She said I was middle class, as if
it was an insult to her status, because
I told her the place needed curtains.
Not her place. That was none of my
business. But I could not stand a room
without something pretty to at least
frame the world I knew was outside:
the homeless man I found sleeping
in my unlocked car one morning (I
walked to class that day). That sweet
neighbor, Dave, who loved castaway
window fans and the tools to fix motors,
because his father had left them to him.
When he talked, he rocked back and
forth, said his favorite words over and
over, as if every repetition was the first,
his own simple vocabulary electric. And
my own responses were lame because
I never knew enough, other than to be
kind—it’s just that no one identified him
as autistic, and if they did, I wouldn’t have
understood what that was anyway. And
just yesterday, at the local Panera, I told my
husband how much I really appreciated
the softened butter, because don’t you hate it
when it’s stiff and cold? And I knew as soon
as it came out of my mouth that hard butter
was what my friend would call a “champagne
problem,” or what I used to call a “first world
problem,” except I stopped, because I prefer
not to intimate other countries as less-than,
beneath us, even if they’re happier. And come
to think of it, I’d prefer not to revisit that
kind of poverty again, towels and blankets
draped to block the sun, ghosts of secondhand
furniture my poor mom used to hate, the way
she associated antiques with being on Section 8,
cracked, grey sidewalks overflowing with curt
strangers who likely don’t know you and likely
don’t give a shit. And I know how it can creep
up on you, this odd thought of being entitled,
of taking things for granted when you do have
money, buying more than you need simply
because you can.
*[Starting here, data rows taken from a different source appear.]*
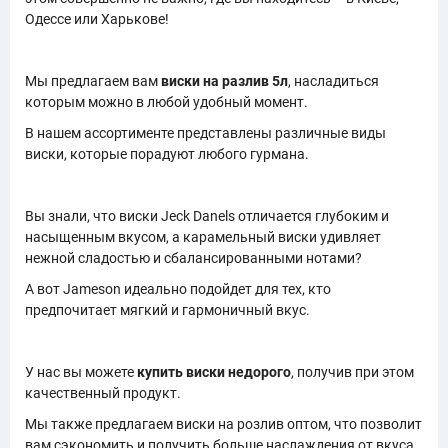
Одессе или Харькове!
Мы предлагаем вам
виски на разлив 5л
, насладиться
которым можно в любой удобный момент.
В нашем ассортименте представлены различные виды
виски, которые порадуют любого гурмана.
Вы знали, что виски Jeck Danels отличается глубоким и
насыщенным вкусом, а карамельный виски удивляет
нежной сладостью и сбалансированными нотами?
А вот Jameson идеально подойдет для тех, кто
предпочитает мягкий и гармоничный вкус.
У нас вы можете
купить виски недорого
, получив при этом
качественный продукт.
Мы также предлагаем виски на розлив оптом, что позволит
вам сэкономить и получить больше наслаждения от вкуса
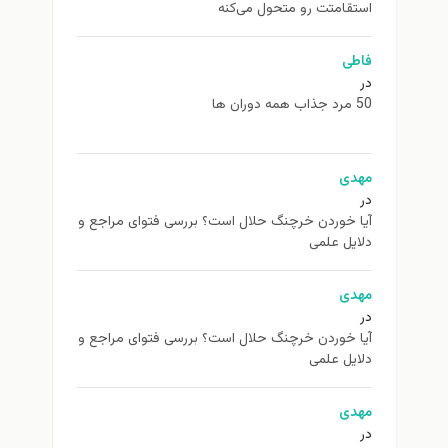
استقامتت رو متحول می‌کنه
فاطی
در
50 مرد جذاب همه دوران ها
مهدی
در
آیا خوردن خرچنگ حلال است؟ بررسی فتوای مراجع و
دلایل علمی
مهدی
در
آیا خوردن خرچنگ حلال است؟ بررسی فتوای مراجع و
دلایل علمی
مهدی
در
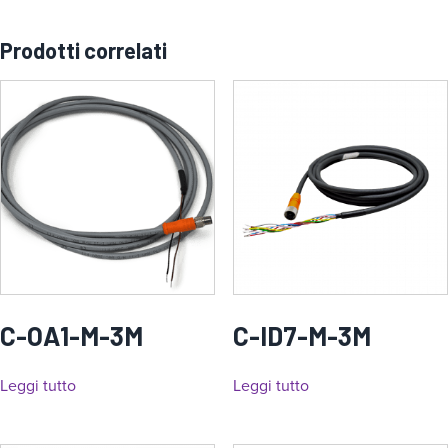
Prodotti correlati
C-OA1-M-3M
C-ID7-M-3M
Leggi tutto
Leggi tutto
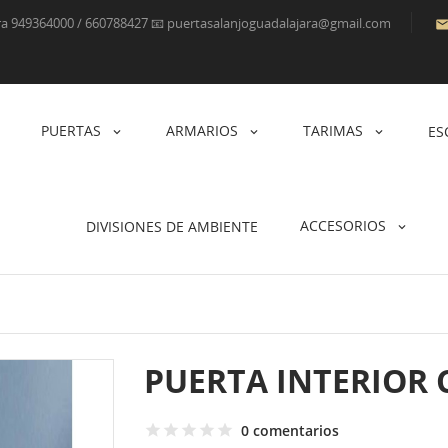
ara 949364000 / 660788427 📧 puertasalanjoguadalajara@gmail.com
PUERTAS
ARMARIOS
TARIMAS
ES
ACCESORIOS
DIVISIONES DE AMBIENTE
PUERTA INTERIOR 
0 comentarios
And, yes, there is a certain
holiness in practicing frugality, but when it
starts to feel like poverty’s sharp tongue, well,
everyone naturally wants to run in a different
direction. Some direction, anyway. Me, I’d be
content with lacy curtains and windows
that keep out the draft. Thrilled with land
of our own and trees protected by something
bigger than ourselves. Relieved with a flatter
house with stairs to no longer stumble on,
and space for family who needs it. And if
that means I’d have a little extra to carry
someone else up in the world, replicate
the thawed life I’d finally become accustomed
to, I’d be more than happy to help. More
than happy to leave them tools or buy them
a set of new, inexpensive wrenches. Content as
my own settled self. Content as middle class.